AtomicInteger（Long） 源码分析

• 拿当前对象的值和底层的值进行对比，前对象的值和底层的值一致时执行对应的操作，不一样就不停取最新的值，直到相同的时候才执行操作。
• 所谓CAS（Compare And Swap）即比较（工作内存与主内存）并交换，CAS 演示原子性操作：Atomic 类原码实现的时候用了unsafe 类，unsafe.getAndAddInt(); 核心方法都是compareAndSwapInt，用native标识，说明这是Java底层的方法，值的更新都放在了底层，循环判断，期望值和比较值一致时才会替换。

package com.mmall.concurrency.example.atomic;

import com.mmall.concurrency.annoations.ThreadSafe;
import lombok.extern.slf4j.Slf4j;
import java.util.concurrent.CountDownLatch;
import java.util.concurrent.ExecutorService;
import java.util.concurrent.Executors;
import java.util.concurrent.Semaphore;
import java.util.concurrent.atomic.AtomicInteger;

@Slf4j
@ThreadSafe
public class AtomicExample1 {

    // 请求总数
    public static int clientTotal = 5000;

    // 同时并发执行的线程数
    public static int threadTotal = 200;

    public static AtomicInteger count = new AtomicInteger(0);

    public static void main(String[] args) throws Exception {
        ExecutorService executorService = Executors.newCachedThreadPool();
        final Semaphore semaphore = new Semaphore(threadTotal);
        final CountDownLatch countDownLatch = new CountDownLatch(clientTotal);
        for (int i = 0; i < clientTotal ; i++) {
            executorService.execute(() -> {
                try {
                    semaphore.acquire();
                    add();
                    semaphore.release();
                } catch (Exception e) {
                    log.error("exception", e);
                }
                countDownLatch.countDown();
            });
        }
        countDownLatch.await();
        executorService.shutdown();
        log.info("count:{}", count.get());
    }

    private static void add() {
        count.incrementAndGet();
        // count.getAndIncrement();
    }
}

LongAddr 源码分析

• JDK8 单独新增一个LongAdder类，和AtomicLong 类似， Atomic 类修改类，在高并发情况下，原子操作修改失败率比较高， LongAddr 核心将热点数据分离，它会将AtomicLong里的合一数据 value 分离成一个数组，每个线程访问通过 hash 等算法映射到数组中的其中的数字进行计数，计数的最终结果是这个数组的求和累加，其中热点数据 value 会分离成多个单元cell，每个cell单独管理，将单点的更新压力分散到其他节点上。LongAdder在高并发竞争锁时，会有数据丢失。在序列号生成，全局唯一的数据还是要用AtomicLong。
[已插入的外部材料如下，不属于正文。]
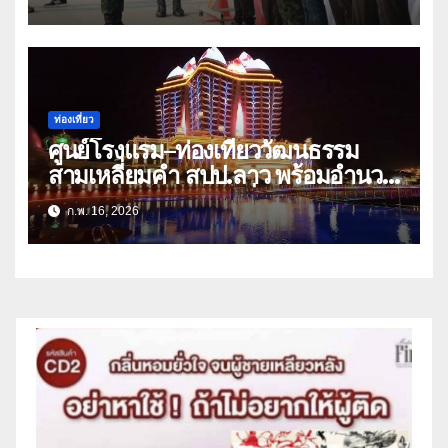
ท่องเที่ยว
ศูนย์โรงแรม–ท่องเที่ยววัฒนธรรม
สามเหลี่ยมคำ สปป.ลาว พร้อมอำนวย
ความสะดวกนักท่องเที่ยวช่วงเทศกาล
ก.พ. 16, 2026
ตรุษจีน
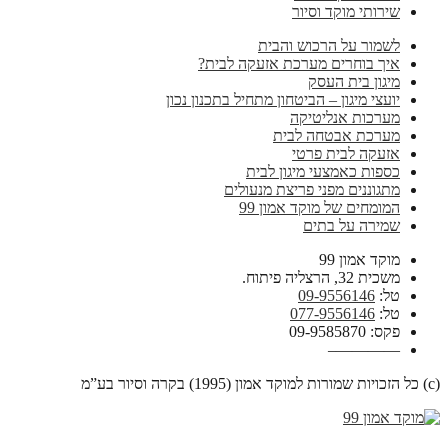
שירותי מוקד וסיור
לשמור על הרכוש והבית
איך בוחרים מערכת אזעקה לבית?
מיגון בית העסק
יועצי מיגון – הביטחון מתחיל בתכנון נכון
מערכות אנליטיקה
מערכת אבטחה לבית
אזעקה לבית פרטי
כספות כאמצעי מיגון לבית
מתגוננים מפני פריצת מנעולים
המומחים של מוקד אמון 99
שמירה על בתים
מוקד אמון 99
משכית 32, הרצליה פיתוח.
טל:
09-9556146
טל:
077-9556146
פקס: 09-9585870
————–
(c) כל הזכויות שמורות למוקד אמון (1995) בקרה וסיור בע”מ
package com.mmall.concurrency.example.atomic;

import com.mmall.concurrency.annoations.ThreadSafe;
import lombok.extern.slf4j.Slf4j;
import java.util.concurrent.CountDownLatch;
import java.util.concurrent.ExecutorService;
import java.util.concurrent.Executors;
import java.util.concurrent.Semaphore;
import java.util.concurrent.atomic.AtomicLong;
import java.util.concurrent.atomic.LongAdder;

@Slf4j
@ThreadSafe
public class AtomicExample3 {

    // 请求总数
    public static int clientTotal = 5000;

    // 同时并发执行的线程数
    public static int threadTotal = 200;

    public static LongAdder count = new LongAdder();

    public static void main(String[] args) throws Exception {
        ExecutorService executorService = Executors.newCachedThreadPool();
        final Semaphore semaphore = new Semaphore(threadTotal);
        final CountDownLatch countDownLatch = new CountDownLatch(clientTotal);
        for (int i = 0; i < clientTotal ; i++) {
            executorService.execute(() -> {
                try {
                    semaphore.acquire();
                    add();
                    semaphore.release();
                } catch (Exception e) {
                    log.error("exception", e);
                }
                countDownLatch.countDown();
            });
        }
        countDownLatch.await();
        executorService.shutdown();
        log.info("count:{}", count);
    }

    private static void add() {
        count.increment();
    }
}

总结

• 高并发下用LongAdder
• 低并发下用AtomicLong
• 对数据准确性要求高用AtomicLong
• LongAdder准确性会有误差